• **Description of the task**: Print every line of text in the records below as it appears, but leave the pictures out of your answer.

• **Provided data**:
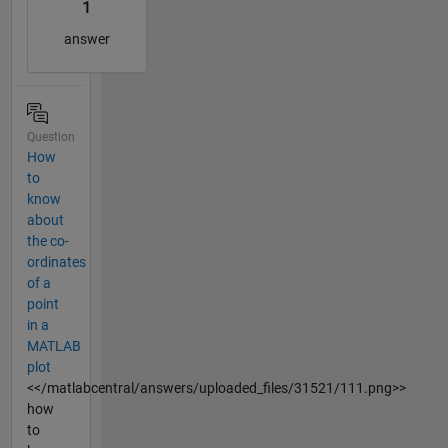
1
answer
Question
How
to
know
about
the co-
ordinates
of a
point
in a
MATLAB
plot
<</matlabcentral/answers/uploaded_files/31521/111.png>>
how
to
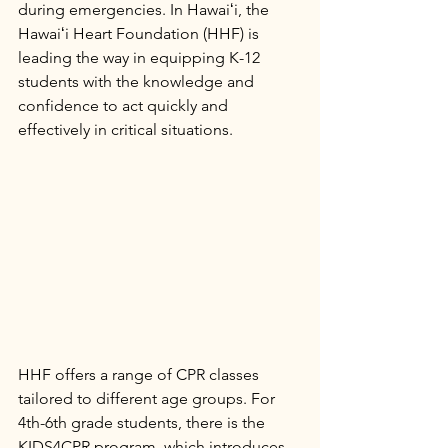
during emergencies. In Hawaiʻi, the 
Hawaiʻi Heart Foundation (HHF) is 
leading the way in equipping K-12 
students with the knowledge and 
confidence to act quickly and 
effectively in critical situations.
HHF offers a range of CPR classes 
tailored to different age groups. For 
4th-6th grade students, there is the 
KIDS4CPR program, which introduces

• **Answer for this exercise**:
1
answer
Question
How
to
know
about
the co-
ordinates
of a
point
in a
MATLAB
plot
<</matlabcentral/answers/uploaded_files/31521/111.png>>
how
to
during emergencies. In Hawaiʻi, the 
Hawaiʻi Heart Foundation (HHF) is 
leading the way in equipping K-12 
students with the knowledge and 
confidence to act quickly and 
effectively in critical situations.
HHF offers a range of CPR classes 
tailored to different age groups. For 
4th-6th grade students, there is the 
KIDS4CPR program, which introduces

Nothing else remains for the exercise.